● **ЗАДАНИЯ ДЛЯ ВЫПОЛНЕНИЯ**:
1 – Выпишите фрагмент эссе о цензуре обнажённого тела от слов «Некоторые пытаются оправдать» до слов «зону санитарного контроля.».
2 – Продолжите эссе о цензуре обнажённого тела в искусстве, начиная сразу после его последнего предложения.

Пустая стена
Античная Греция, где человеческое тело впервые было предъявлено миру как космическая мера, различала gymnos (обнажённое явленное) и porn; (обнажённое униженное). Полтора века эстетических, религиозных, медицинских и политических диспутов сводятся к борьбе между этими двумя смыслами. Когда в зале музея исчезает картина, мы, сами того не желая, даём перевес второму значению: фигуру прочитывают как подозрительную, опасную, сакральность тела оборачивается его же виной. Так по-новому актуализируется древняя аллегория изгнания из Эдема: страж-смотритель прикрывает наготу листьями современного этикета.
С каждой эпохой у цензуры появляется собственная техника. В Ватикане второе дыхание нашёл фрагмент ткани, прижившийся поверх фресок Микеланджело; викторианцы изобрели бронзовые фиговые листки, которые по праздникам снимались и ставились обратно, словно гирлянды; ХХ век подарил нам медиафильтр: картину можно не прятать, достаточно ограничить к ней алгоритмический доступ. Но технологическая новизна мало меняет сущность. Цензура всегда производит не отсутствие, а лишний слой означающего: то, что скрыто, обретает повышенную плотность внимания. Психоанализ назвал бы эту операцию «символическим обрезанием взгляда»: убирая объект, мы лишь усиливаем его в воображаемом.
Некоторые пытаются оправдать снятие полотна благими целями — «не травмировать», «не провоцировать», «сохранить нейтральное пространство». Но, как замечал Эммануэль Левинас, подлинная этика начинается там, где я позволяю Другому предстать в собственной инаковости. Обнажённое тело — особенно, если оно женское — открывает радикальное измерение интуиции: оно не объясняется, не редуцируется, не поддаётся окончательной дефиниции. Запретить этот вызов — значит предпочесть заткнутость рта сложному диалогу. Музей, призванный быть лабораторией свободы восприятия, превращается в зону санитарного контроля.
Фуко напомнил нам, что модерный субъект формируется под паноптическим глазом: видеть означает дисциплинировать. Но когда картина исчезает, в фигуру начинает всматриваться наше воображение, взламывая рамки дозированной визуальности. Отсутствие образа, как зеркальная комната, возвращает каждому зрителю его же собственный взгляд, умноженный на стадию «чужого печатного слова». Мы встречаемся не с телом модели, а с тенью собственных представлений о телесности и морали. В этом смысле акт цензуры парадоксально развязывает ту же «анатомическую археологию», против которой и направлен.

Изображения с локализованными ориентирами тела:
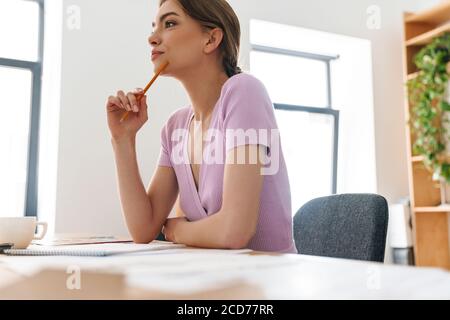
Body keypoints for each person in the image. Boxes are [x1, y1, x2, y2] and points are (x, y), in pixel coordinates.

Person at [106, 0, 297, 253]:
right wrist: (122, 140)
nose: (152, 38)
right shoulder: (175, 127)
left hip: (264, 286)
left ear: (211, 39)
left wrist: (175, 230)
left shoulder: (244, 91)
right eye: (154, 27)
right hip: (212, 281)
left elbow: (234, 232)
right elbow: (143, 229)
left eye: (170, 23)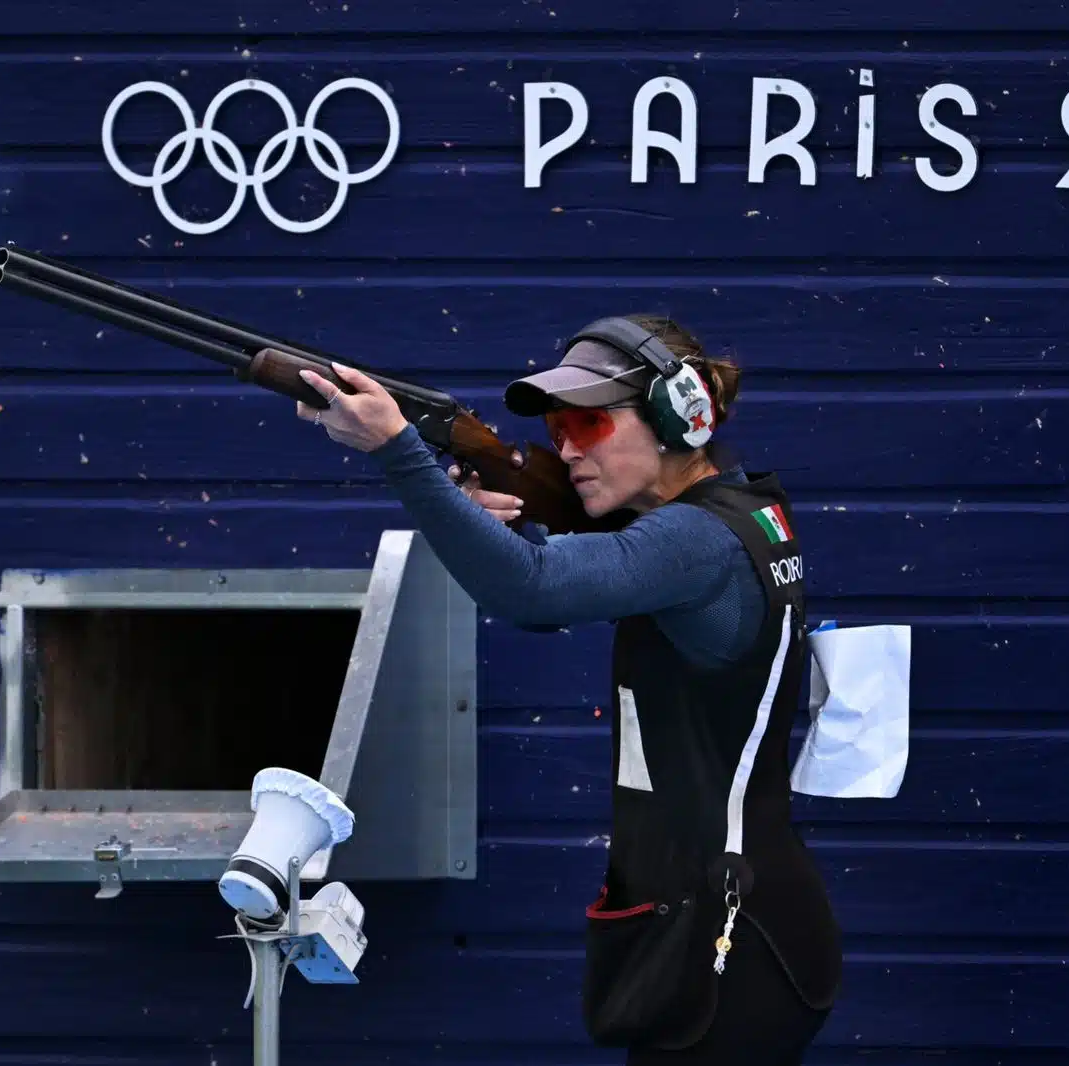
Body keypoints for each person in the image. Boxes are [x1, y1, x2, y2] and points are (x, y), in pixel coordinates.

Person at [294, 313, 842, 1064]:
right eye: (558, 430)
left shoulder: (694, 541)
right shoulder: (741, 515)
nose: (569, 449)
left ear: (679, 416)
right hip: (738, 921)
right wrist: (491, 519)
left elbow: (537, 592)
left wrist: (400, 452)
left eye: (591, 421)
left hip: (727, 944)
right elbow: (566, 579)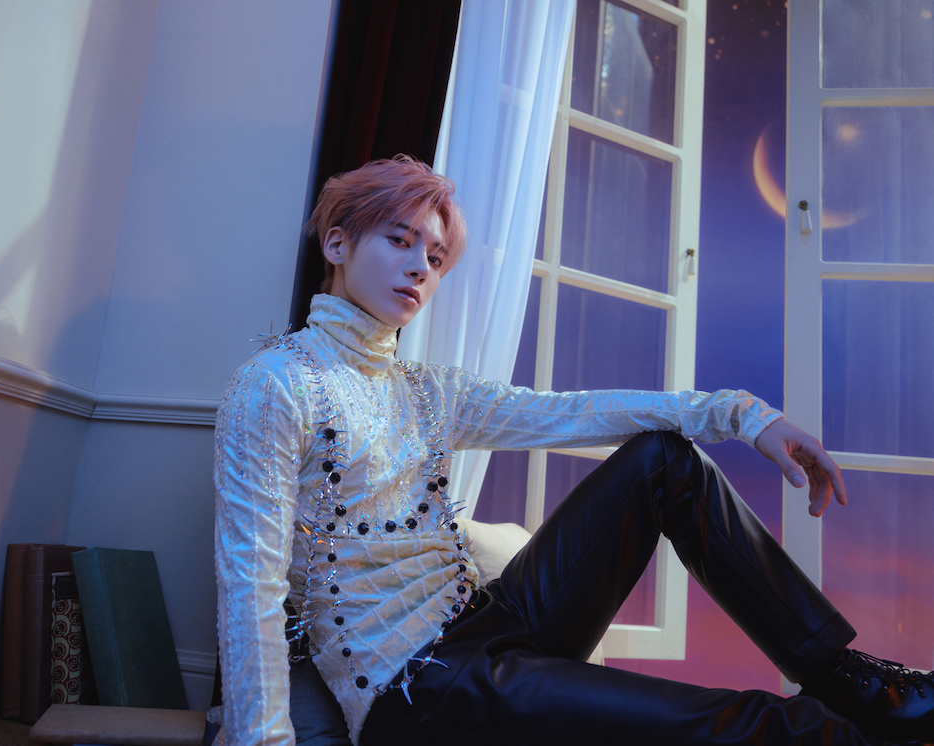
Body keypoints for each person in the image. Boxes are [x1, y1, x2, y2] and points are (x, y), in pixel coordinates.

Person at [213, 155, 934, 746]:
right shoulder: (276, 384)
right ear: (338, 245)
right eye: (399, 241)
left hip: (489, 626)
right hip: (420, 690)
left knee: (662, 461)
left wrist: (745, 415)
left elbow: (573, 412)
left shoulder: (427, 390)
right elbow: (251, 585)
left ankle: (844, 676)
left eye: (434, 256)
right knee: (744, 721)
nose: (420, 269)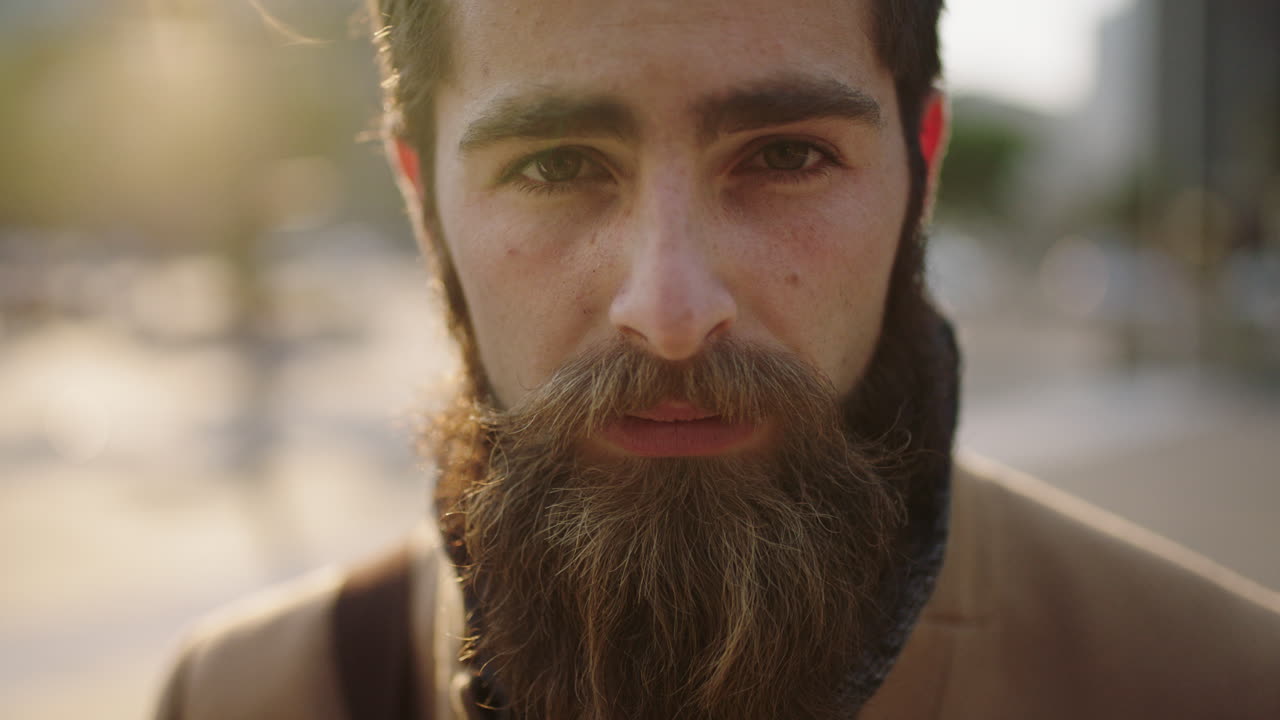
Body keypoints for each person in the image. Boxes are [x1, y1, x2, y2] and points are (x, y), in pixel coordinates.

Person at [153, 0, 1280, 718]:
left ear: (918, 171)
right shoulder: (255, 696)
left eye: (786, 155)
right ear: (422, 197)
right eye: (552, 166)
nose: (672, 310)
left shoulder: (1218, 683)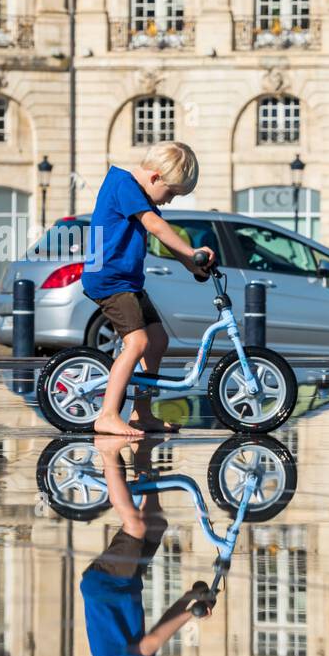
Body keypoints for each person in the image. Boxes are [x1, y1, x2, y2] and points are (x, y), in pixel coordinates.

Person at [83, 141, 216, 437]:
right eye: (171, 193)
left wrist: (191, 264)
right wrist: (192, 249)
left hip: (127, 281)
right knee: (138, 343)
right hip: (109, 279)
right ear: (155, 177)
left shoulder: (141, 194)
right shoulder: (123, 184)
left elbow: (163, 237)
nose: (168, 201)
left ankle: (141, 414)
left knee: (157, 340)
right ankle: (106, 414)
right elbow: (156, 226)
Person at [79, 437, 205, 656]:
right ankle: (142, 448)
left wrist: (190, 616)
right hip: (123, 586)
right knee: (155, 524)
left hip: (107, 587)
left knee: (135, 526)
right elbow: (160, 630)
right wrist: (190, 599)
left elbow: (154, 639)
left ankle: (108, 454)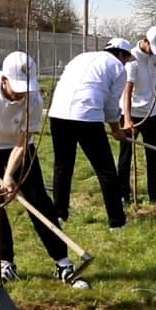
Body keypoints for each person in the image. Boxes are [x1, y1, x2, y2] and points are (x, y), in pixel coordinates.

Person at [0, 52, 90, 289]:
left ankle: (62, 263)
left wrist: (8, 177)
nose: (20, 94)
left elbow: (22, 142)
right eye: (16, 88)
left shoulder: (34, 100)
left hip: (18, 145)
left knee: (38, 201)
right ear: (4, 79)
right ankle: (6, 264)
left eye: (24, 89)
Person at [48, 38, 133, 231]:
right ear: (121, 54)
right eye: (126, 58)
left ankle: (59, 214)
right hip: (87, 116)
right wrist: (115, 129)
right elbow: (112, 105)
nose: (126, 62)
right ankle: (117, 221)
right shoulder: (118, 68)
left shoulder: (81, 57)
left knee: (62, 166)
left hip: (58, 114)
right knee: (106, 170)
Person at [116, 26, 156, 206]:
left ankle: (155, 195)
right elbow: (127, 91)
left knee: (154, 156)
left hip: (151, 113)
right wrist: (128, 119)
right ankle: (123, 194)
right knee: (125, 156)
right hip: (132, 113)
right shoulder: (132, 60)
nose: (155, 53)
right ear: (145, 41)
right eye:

● **ОТВЕТЫ ПО ЗАДАНИЯМ**:
1 –
Некоторые пытаются оправдать снятие полотна благими целями — «не травмировать», «не провоцировать», «сохранить нейтральное пространство». Но, как замечал Эммануэль Левинас, подлинная этика начинается там, где я позволяю Другому предстать в собственной инаковости. Обнажённое тело — особенно, если оно женское — открывает радикальное измерение интуиции: оно не объясняется, не редуцируется, не поддаётся окончательной дефиниции. Запретить этот вызов — значит предпочесть заткнутость рта сложному диалогу. Музей, призванный быть лабораторией свободы восприятия, превращается в зону санитарного контроля.

2 –
В переполненном экспозициями мире, где взгляд устал от перегруза, пустой прямоугольник обретает качество дзэн-сада. Из-под отсутствия проступает вопрос: что именно мы боимся увидеть? Неужели острые локти идеологий, или, быть может, трещину между образом и именем, о которой писали Кабанис и Мерло-Понти? Там, где отсутствует картина, одновременно присутствует сама возможность образа. Стена напоминает: реальность искусства непрерывна лишь пока мы её допускаем; отключить ток — и мрамор спящим станет пеплом.
Кант говорил, что эстетическое суждение свободно от понятия цели, но зависит от «общезначимого удовольствия». Когда сегодня музей удаляет обнажённую фигуру, он незримо вводит новую телологию: искусство должно быть удобным, социально сглаженным, пригодным к семейному селфи. Наше время, опасаясь радикальных переживаний, выдаёт их за «ненужный шок». Однако именно шок выходит за границу банального и напоминает: чувственное уязвимо, потому что подлинно.
Пусть же пустая стена останется как памятник хрупкости свободы взгляда. Рано или поздно на неё вернут картину — или повесят другую, столь же вызывающую. Но между гвоздями уже обосновалась пауза, и паузу эту отменить невозможно. Остаётся вслушаться в её дыхание, подобное едва слышному шороху кисти по холсту: там, в просвете, и рождается тот самый «априорный» горизонт, о котором когда-то мечтал Кант — горизонт, где встречаются тело, сознание и время.